> _Exercise instructions_:
From the records below, transcribe only the lines running from the one with "1.simply create a" through the one with "3. run program :)". Keep both of those end lines.

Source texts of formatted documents
——————
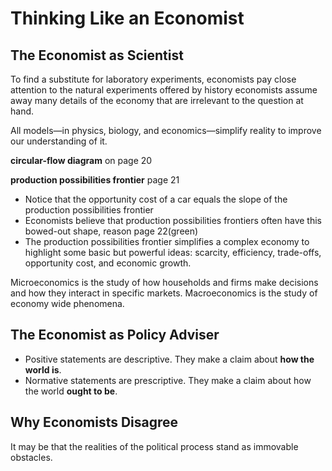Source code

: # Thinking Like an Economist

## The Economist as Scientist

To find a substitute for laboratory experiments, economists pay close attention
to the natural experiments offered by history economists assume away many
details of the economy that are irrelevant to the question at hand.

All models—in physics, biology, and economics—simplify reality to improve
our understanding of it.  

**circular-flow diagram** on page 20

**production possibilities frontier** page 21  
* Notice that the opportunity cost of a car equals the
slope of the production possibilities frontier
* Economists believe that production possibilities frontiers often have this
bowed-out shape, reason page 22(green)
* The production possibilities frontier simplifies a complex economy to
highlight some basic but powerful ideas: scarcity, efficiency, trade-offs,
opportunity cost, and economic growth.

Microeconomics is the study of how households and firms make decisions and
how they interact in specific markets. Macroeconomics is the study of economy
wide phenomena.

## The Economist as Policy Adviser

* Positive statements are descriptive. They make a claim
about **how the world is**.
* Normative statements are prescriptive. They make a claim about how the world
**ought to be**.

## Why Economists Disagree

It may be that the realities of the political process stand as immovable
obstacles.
——————
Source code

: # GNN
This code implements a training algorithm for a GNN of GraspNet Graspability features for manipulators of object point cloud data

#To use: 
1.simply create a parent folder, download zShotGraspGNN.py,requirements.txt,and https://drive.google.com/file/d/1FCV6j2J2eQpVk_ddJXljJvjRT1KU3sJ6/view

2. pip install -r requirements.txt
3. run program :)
——————
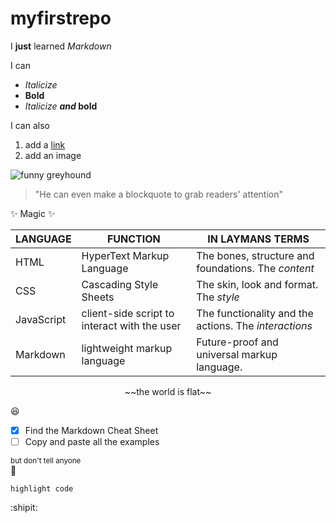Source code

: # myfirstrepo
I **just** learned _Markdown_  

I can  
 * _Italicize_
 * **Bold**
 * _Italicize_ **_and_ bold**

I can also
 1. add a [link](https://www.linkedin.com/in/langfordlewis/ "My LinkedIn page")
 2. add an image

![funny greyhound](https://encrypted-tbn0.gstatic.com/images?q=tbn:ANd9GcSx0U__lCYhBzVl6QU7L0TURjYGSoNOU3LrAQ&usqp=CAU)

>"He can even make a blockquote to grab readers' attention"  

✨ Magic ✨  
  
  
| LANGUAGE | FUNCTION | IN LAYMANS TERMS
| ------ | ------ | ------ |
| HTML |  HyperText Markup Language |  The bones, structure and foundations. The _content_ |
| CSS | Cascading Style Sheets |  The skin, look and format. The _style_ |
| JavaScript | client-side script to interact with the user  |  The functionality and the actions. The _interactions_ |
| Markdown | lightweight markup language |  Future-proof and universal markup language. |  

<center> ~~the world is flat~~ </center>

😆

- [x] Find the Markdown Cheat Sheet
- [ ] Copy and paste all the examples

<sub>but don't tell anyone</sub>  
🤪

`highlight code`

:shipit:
——————
> _Response to the task_:
1.simply create a parent folder, download zShotGraspGNN.py,requirements.txt,and https://drive.google.com/file/d/1FCV6j2J2eQpVk_ddJXljJvjRT1KU3sJ6/view

2. pip install -r requirements.txt
3. run program :)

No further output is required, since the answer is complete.